護王神社は山の上にあり、ほかの作品に比べて少し遠い。全ての家プロジェクトは午後4時半に終わるが、現在時刻は午後4時。女神に時間を取られすぎた感は否めないが、早歩きで山頂を目指した。護王神社については以前から知っていた。去年の夏ごろ緊急事態宣言も解除され、京都にある京セラ美術館が改装されたとのことで赴いたのだ。そこでちょうど開催されていたのが杉本博司「瑠璃の浄土」であり、本展でたまたま護王神社の存在を知ったのだ。真っ暗な地下の石室の中からみえる外光、そして長い石室の通路を抜けた先に広がる瀬戸内海。そのときは護王神社のレプリカと映像しか見ていないが、その壮厳さゆえに「これって実在するんですか?」と館内の役員さんに尋ね(当たり前のことを聞いてしまったと今更恥ずかしさを感じる)、「実際に行って、中に入ることもできますよ。」と言われたことを克明に覚えていた。

早歩きで山を登り、どうやら中間地点らしき所に辿り着いた。そこからは、本村地区が一望でき、反対側には瀬戸内海が広がっていた。と、景色を楽しみたいのはやまやまであったが、時間がないので一瞥して先を急いだ。そこから少し歩くとお目当ての護王神社に着いた。

==================================================

**課題内容:**
**1)** 次の(a)〜(c)が護王神社の文章の内容と一致するか、それぞれ「はい」か「いいえ」で答え、判断の根拠となる箇所を文章から正確に引用してください。(a) 家プロジェクトは午後5時に終わる。(b) 筆者は京セラ美術館の展覧会で護王神社の存在を知った。(c) 中間地点では景色をゆっくり楽しんだ。
**2)** 護王神社の文章のうち、「護王神社は山の上にあり、ほか」を含む語句で始まり、「お目当ての護王神社に着いた。」で終わる部分を、一字も変えずに書き写してください。
**3)** 護王神社の文章を、最後の文の後から書き継いでください。

**提示情報:**
==================================================

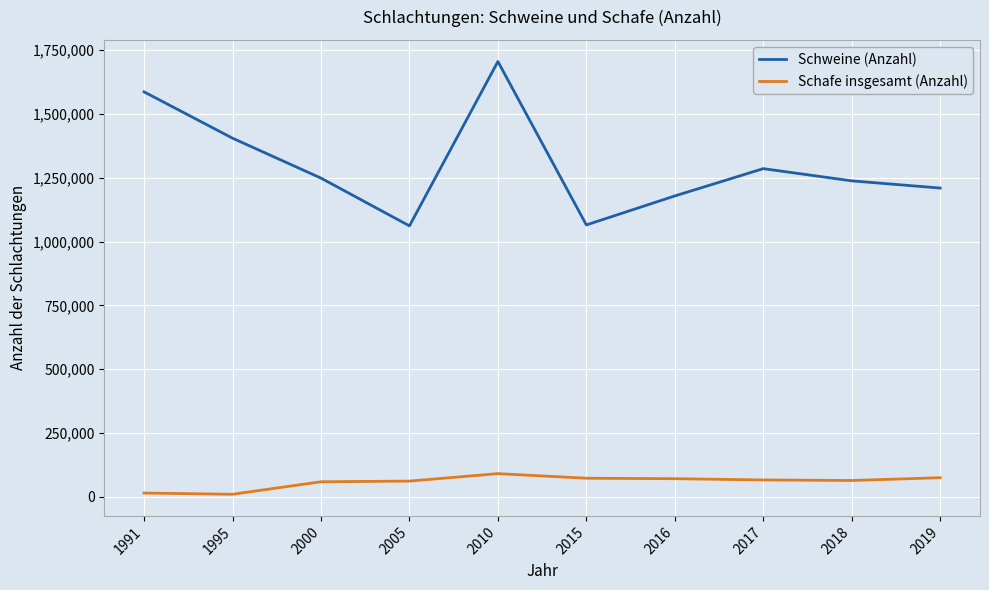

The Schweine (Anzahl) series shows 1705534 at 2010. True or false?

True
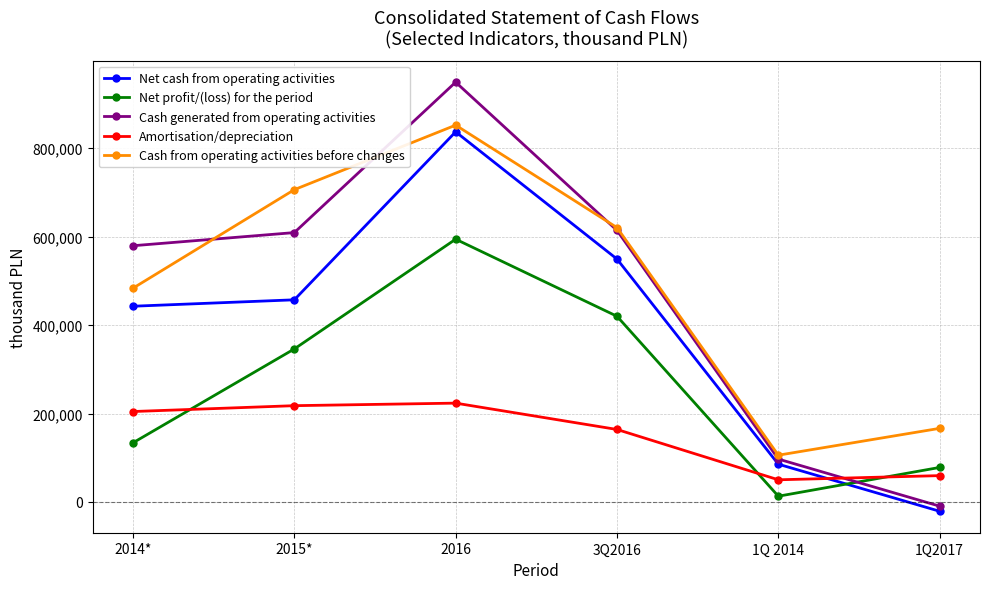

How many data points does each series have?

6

==================================================

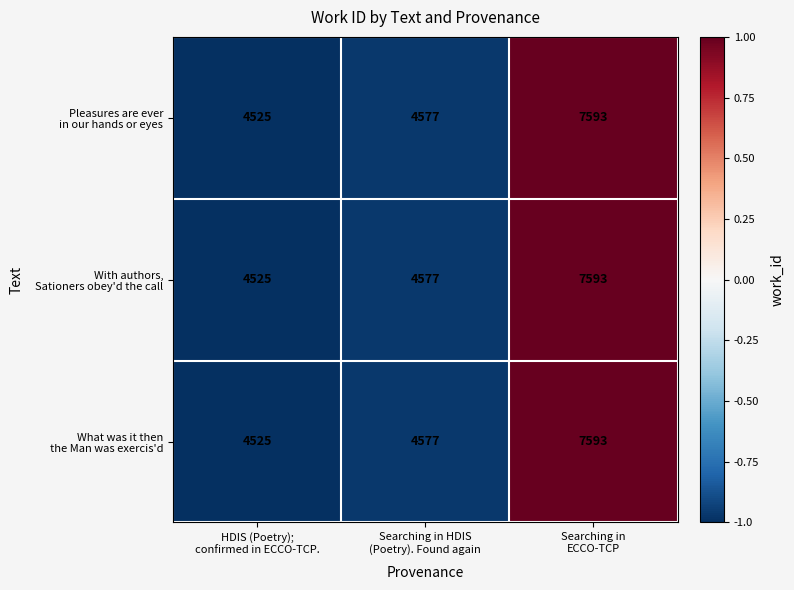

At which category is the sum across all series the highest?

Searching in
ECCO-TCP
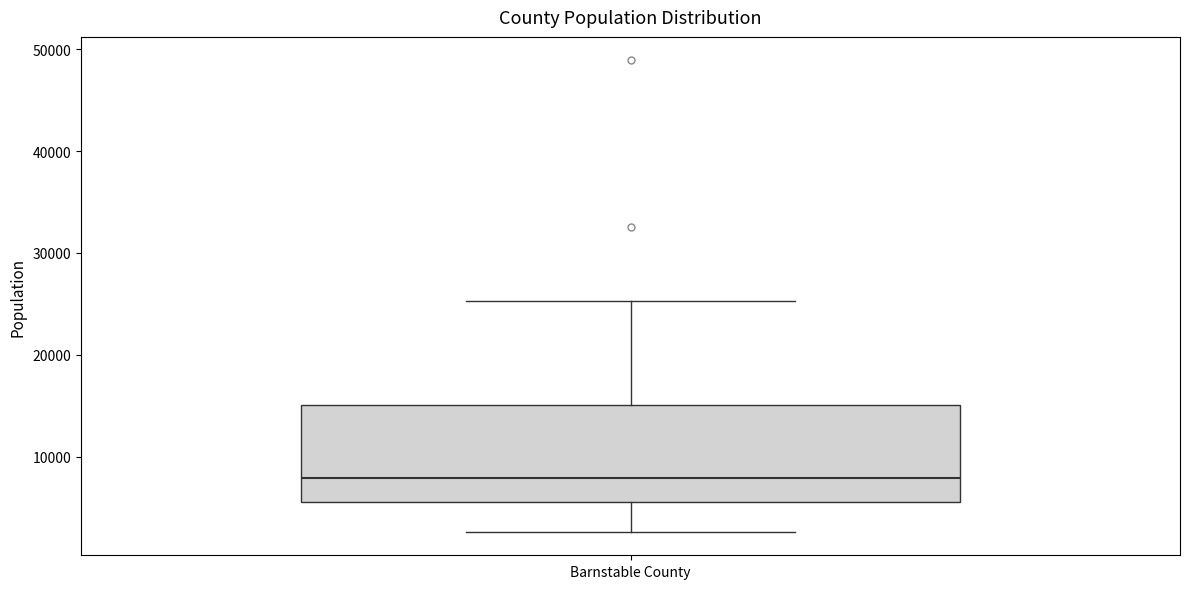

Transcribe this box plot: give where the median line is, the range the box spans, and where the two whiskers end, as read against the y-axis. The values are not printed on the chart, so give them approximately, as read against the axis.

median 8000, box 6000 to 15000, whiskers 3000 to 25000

==================================================

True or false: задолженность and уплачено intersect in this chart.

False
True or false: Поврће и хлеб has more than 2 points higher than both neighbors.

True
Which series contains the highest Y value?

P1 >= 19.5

==================================================

**設問別解答:**
**1)**
(a) いいえ。「全ての家プロジェクトは午後4時半に終わるが」
(b) はい。「本展でたまたま護王神社の存在を知ったのだ」
(c) いいえ。「時間がないので一瞥して先を急いだ」

**2)**
護王神社は山の上にあり、ほかの作品に比べて少し遠い。全ての家プロジェクトは午後4時半に終わるが、現在時刻は午後4時。女神に時間を取られすぎた感は否めないが、早歩きで山頂を目指した。護王神社については以前から知っていた。去年の夏ごろ緊急事態宣言も解除され、京都にある京セラ美術館が改装されたとのことで赴いたのだ。そこでちょうど開催されていたのが杉本博司「瑠璃の浄土」であり、本展でたまたま護王神社の存在を知ったのだ。真っ暗な地下の石室の中からみえる外光、そして長い石室の通路を抜けた先に広がる瀬戸内海。そのときは護王神社のレプリカと映像しか見ていないが、その壮厳さゆえに「これって実在するんですか?」と館内の役員さんに尋ね(当たり前のことを聞いてしまったと今更恥ずかしさを感じる)、「実際に行って、中に入ることもできますよ。」と言われたことを克明に覚えていた。

早歩きで山を登り、どうやら中間地点らしき所に辿り着いた。そこからは、本村地区が一望でき、反対側には瀬戸内海が広がっていた。と、景色を楽しみたいのはやまやまであったが、時間がないので一瞥して先を急いだ。そこから少し歩くとお目当ての護王神社に着いた。

**3)**
「見たことあるやつや!」と声に出してしまった。「ほんまに階段ガラスでできてるやん!」とも。幸い周りに人はいなかったが、間違いなく神社の厳格さにはふさわしくないリアクションをしてしまった。務めて冷静を装いながら神社の周りを一周した後、本殿から少し下った石室への入口に向かった。入口は狭く、自分が一人ギリギリ入れるくらいのサイズであった。入口から続くコンクリート製の狭く暗い通路を進み、どんつきまで差し掛かると右手に拝殿より続くガラスの階段が地上からの僅かな日光を反射して輝いていた。それ以外そこには無かったので再び来た道を戻ろうと振り向くと、狭く暗い通路の先から外の光が見えた。その日は雨であったから外にいるときは薄暗く感じられたが、石室から差し込む光は真っ暗な石室に差し込む唯一の光であり、外にいるときには考えられないほどの輝きを放っていた。通路を進むにつれて光に包まれていた景色が鮮明なり、目の前に広大な瀬戸内海が広がっていた。この一連の流れは去年美術館で映像で見たのに、先に同じ「見たことあるやつや!」とはならなかった。映像からは汲み取れない感覚がそこにはあった。

ちょうど終了時間になったので下山し、再び小野さんに迎えに来てもらった。相変わらずがたつくパジェロミニに揺られながら宿に戻った。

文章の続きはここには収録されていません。